Lucie Delemotte

Lucie Delemotte’s research focuses on understanding, predicting, and modifying membrane protein function. Membrane proteins are the windows of the cell, they make it possible for cells to experience changes in their environment, such as the presence of hormones or drugs, or a shift in the ionic concentrations of the extracellular medium.

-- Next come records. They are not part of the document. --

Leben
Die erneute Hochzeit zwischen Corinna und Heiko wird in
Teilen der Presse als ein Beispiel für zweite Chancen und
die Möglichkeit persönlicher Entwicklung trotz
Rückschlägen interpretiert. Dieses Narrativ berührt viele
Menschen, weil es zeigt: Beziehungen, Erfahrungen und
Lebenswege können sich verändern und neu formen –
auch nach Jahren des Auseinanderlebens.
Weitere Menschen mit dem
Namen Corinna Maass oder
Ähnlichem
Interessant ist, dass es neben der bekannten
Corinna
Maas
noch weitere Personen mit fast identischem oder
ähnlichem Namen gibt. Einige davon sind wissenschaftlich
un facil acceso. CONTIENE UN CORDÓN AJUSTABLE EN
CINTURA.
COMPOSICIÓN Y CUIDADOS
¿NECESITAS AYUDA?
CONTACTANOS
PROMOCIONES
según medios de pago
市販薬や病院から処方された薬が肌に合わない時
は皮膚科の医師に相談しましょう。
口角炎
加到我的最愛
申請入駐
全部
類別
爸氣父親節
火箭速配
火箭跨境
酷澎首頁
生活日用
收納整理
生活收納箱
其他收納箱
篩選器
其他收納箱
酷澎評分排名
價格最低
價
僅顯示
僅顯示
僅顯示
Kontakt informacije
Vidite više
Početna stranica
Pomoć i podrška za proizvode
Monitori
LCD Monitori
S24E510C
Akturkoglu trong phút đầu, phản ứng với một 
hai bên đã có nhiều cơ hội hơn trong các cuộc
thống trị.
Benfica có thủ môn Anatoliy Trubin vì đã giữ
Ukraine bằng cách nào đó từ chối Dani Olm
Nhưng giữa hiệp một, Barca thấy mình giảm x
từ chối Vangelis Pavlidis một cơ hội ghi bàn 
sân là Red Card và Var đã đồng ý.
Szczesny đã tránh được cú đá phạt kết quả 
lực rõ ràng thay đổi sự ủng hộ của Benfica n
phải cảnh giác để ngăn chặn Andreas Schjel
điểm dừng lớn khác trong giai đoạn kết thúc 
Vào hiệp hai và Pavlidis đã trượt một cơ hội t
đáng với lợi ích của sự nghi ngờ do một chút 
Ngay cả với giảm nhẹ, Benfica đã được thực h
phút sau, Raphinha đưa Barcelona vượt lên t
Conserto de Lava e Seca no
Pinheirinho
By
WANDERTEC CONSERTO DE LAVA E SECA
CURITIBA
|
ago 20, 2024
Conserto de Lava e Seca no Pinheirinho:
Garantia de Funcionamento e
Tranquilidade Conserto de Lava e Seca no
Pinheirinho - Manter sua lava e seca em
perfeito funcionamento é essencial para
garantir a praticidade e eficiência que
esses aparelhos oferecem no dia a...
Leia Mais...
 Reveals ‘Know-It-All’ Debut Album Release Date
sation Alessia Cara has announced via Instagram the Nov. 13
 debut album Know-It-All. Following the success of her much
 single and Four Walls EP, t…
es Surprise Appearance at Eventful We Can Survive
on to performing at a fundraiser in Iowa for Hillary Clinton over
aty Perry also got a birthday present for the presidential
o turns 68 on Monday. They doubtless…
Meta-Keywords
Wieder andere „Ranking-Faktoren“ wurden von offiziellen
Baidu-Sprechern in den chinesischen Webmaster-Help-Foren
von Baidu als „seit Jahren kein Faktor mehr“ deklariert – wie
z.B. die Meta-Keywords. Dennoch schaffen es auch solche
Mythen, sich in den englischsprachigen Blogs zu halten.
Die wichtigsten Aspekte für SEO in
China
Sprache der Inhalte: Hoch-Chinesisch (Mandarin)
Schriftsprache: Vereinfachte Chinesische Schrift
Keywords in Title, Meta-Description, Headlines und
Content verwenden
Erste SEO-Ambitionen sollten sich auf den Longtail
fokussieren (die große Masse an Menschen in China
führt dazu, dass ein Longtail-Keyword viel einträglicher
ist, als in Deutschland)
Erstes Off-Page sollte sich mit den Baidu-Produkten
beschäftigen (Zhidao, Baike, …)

Like other proteins, membrane protein function is governed in large part by their structure, i.e. their 3-D shape. Recent developments, however, point to the role of dynamical properties in shaping protein function. Lucie Delemotte’s lab thus conducts molecular dynamics simulations of membrane proteins such as ion channels, G-protein coupled receptors and solute transporters, resolving how these proteins move in response to stimuli. Often, since the time scales accessible to regular simulations are too short to sample interesting processes, her lab designs and applies so-called enhanced sampling protocols that make it possible to collect trajectories over long-enough timescales. The noisy data generated is then analyzed using dimensionality reduction, clustering and other data analysis methods, eventually resulting in mechanical models of protein function.

Membrane protein dysfunction can lead to diseases such as epilepsy, cardiac arrhythmias, cancer and many more. By characterizing membrane protein function, we can understand the molecular basis for the dysfunction and the Delemotte lab is working on developing methods to design new modulators (i.e. molecules with a desired effect) which use novel modalities.